Bernanke gives it a new, less stupid name: “Money-financed fiscal actions” or MFFAs and distinguishes between “money financed fiscal policy” policy as distinct from “debt financed fiscal policy.”
He’s pretty much accepting one of the wacko policy prescriptions of MMT. People are taking this seriously because a) it’s originally Milton Friedman’s idea, and Milton’s not a wacko and b) Ben Bernanke is behind it, and he’s not a wacko, and c) the other tools of fiscal and monetary policy have failed just as MMT had predicted, and in the way that MMT had predicted. So maybe?
It seems that the time is nigh to start the discussion that leads to this as a real option as the suffering of “fiscally responsible austerity” is becoming unbearable for many.
Greg Ip in the Wall Street Journal writes “A Time and a Place for Helicopter Money”

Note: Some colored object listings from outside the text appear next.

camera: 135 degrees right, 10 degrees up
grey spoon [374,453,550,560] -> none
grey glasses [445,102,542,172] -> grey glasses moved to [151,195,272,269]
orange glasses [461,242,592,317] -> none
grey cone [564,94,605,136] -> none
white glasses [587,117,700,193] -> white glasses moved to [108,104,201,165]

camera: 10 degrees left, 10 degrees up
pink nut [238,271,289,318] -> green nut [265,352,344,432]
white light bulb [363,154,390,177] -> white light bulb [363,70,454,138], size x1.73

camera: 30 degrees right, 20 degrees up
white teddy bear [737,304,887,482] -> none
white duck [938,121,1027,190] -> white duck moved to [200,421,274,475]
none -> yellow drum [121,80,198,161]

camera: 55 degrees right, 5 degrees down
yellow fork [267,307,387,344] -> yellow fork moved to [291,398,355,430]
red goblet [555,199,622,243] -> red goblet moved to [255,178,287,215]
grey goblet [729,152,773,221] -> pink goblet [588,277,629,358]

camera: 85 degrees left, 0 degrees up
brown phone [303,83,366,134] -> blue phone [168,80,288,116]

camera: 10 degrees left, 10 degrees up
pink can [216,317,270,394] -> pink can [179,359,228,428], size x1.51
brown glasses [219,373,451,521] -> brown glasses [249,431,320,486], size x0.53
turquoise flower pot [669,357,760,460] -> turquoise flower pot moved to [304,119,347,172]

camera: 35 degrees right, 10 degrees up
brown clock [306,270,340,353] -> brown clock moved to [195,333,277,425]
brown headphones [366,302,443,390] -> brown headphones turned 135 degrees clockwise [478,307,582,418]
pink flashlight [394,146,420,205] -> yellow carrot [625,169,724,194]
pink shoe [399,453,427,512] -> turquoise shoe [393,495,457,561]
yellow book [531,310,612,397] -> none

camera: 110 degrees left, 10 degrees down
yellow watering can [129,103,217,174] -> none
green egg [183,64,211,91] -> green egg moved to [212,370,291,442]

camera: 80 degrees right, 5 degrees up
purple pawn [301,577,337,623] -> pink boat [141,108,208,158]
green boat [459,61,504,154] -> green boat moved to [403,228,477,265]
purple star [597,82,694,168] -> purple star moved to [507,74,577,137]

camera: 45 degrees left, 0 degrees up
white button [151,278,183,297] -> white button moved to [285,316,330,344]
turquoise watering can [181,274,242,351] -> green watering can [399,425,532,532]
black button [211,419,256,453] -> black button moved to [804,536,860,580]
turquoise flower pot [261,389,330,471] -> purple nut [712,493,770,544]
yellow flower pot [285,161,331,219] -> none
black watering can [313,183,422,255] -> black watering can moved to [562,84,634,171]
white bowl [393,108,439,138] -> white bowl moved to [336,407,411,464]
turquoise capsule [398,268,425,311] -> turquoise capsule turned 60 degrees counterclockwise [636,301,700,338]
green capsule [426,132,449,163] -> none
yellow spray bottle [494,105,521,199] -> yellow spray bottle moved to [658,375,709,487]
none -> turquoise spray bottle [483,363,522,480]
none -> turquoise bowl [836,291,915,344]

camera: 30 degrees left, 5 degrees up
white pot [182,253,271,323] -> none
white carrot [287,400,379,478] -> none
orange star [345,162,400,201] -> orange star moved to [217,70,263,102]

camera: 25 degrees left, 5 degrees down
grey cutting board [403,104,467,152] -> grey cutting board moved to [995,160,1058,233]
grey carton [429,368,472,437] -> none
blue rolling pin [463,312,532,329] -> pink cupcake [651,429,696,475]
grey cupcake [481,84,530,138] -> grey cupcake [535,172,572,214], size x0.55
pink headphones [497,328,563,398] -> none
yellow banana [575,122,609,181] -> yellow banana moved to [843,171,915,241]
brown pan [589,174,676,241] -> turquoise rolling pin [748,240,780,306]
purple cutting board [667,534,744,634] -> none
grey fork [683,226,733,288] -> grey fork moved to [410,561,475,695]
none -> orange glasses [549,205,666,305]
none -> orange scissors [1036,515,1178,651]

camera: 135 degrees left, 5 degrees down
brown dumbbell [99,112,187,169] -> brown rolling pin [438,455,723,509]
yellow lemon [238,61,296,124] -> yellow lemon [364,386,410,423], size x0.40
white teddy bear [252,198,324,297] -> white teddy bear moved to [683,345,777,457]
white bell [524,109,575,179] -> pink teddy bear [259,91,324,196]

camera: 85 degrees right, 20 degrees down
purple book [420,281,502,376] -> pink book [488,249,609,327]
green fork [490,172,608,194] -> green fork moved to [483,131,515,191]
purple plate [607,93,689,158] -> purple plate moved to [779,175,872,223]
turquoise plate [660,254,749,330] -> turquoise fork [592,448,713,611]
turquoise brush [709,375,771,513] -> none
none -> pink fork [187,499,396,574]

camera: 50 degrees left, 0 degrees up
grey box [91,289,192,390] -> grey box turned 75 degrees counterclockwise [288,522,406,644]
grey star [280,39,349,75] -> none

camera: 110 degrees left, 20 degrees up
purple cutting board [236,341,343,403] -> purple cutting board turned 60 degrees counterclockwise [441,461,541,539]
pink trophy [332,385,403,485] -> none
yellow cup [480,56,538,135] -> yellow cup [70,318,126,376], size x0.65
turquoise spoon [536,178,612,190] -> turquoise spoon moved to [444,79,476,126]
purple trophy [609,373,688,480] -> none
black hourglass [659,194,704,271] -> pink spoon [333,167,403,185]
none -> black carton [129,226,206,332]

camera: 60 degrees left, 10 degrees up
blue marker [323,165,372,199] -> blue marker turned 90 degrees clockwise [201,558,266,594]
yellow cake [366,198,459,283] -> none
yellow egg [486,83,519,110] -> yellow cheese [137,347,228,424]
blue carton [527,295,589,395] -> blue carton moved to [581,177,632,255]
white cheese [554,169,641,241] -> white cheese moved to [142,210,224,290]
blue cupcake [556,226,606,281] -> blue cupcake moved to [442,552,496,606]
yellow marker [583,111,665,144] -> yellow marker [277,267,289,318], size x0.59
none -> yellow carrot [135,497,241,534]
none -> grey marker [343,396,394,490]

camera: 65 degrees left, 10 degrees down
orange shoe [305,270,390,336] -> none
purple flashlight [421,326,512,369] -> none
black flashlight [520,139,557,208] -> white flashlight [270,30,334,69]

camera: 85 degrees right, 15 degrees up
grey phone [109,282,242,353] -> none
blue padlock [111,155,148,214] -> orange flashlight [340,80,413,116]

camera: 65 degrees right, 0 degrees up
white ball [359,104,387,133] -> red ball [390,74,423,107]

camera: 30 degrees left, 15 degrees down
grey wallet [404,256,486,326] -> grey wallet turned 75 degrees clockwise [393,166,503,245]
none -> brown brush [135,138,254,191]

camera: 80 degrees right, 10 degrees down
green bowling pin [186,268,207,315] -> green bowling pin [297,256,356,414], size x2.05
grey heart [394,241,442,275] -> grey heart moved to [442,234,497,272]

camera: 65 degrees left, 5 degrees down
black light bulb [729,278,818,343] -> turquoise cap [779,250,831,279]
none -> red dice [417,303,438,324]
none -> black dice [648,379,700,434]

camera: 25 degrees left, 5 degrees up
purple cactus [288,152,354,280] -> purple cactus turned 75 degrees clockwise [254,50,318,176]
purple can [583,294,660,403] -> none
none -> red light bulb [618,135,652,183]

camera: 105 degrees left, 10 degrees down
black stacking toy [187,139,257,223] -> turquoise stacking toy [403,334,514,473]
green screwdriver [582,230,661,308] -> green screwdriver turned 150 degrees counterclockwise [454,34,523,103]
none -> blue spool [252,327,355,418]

Helicopter money merges QE and fiscal policy while, in theory, getting around limitations on both. The government issues bonds to the central bank, which pays for them with newly created money. The government uses that money to invest, hire, send people checks or cut taxes, virtually guaranteeing that total spending will go up. Because the Fed, not the public, is buying the bonds, private investment isn’t crowded out.
Unlike with QE, the Fed promises never to sell the bonds or withdraw from circulation the money it created. It returns the interest earned on the bonds to the government. That means households won’t expect their taxes to go up to repay the bonds. It also means they should expect prices eventually to rise. As spending and prices rise, nominal GDP goes up, so the debt-to-GDP ratio can remain stable.
Technically, the government is not running the printing presses, a criticism of MMT. Instead, a Treasury issues bonds to its Central which then gives the Treasury money to spend. The bonds would bear interest which the government would have to pay to the Central Bank, but the Central Bank returns the interest to the government, so the net cost of the money ends up zero.
And the notion that this is not a guaranteed disaster is gaining credibility. The article continues:
In his book “Between Debt and the Devil,” which advocates helicopter money, the British economist Adair Turner cites Pennsylvania in the early 1700s, the U.S. Union government in the 1860s and Japan in the early 1930s as examples of governments that used monetary finance without triggering hyperinflation.
An even better example is World War II. The federal government had to borrow heavily to finance the war effort and the Fed helped by buying bonds to keep their yields from rising above 2.5%. Between 1940 and 1945, the Fed’s holdings of debt rose from $2.5 billion to $22 billion, an increase roughly equal to 9% of annual GDP. Though this only financed a fraction of the war, it was still debt monetization: most of those purchases proved to be permanent.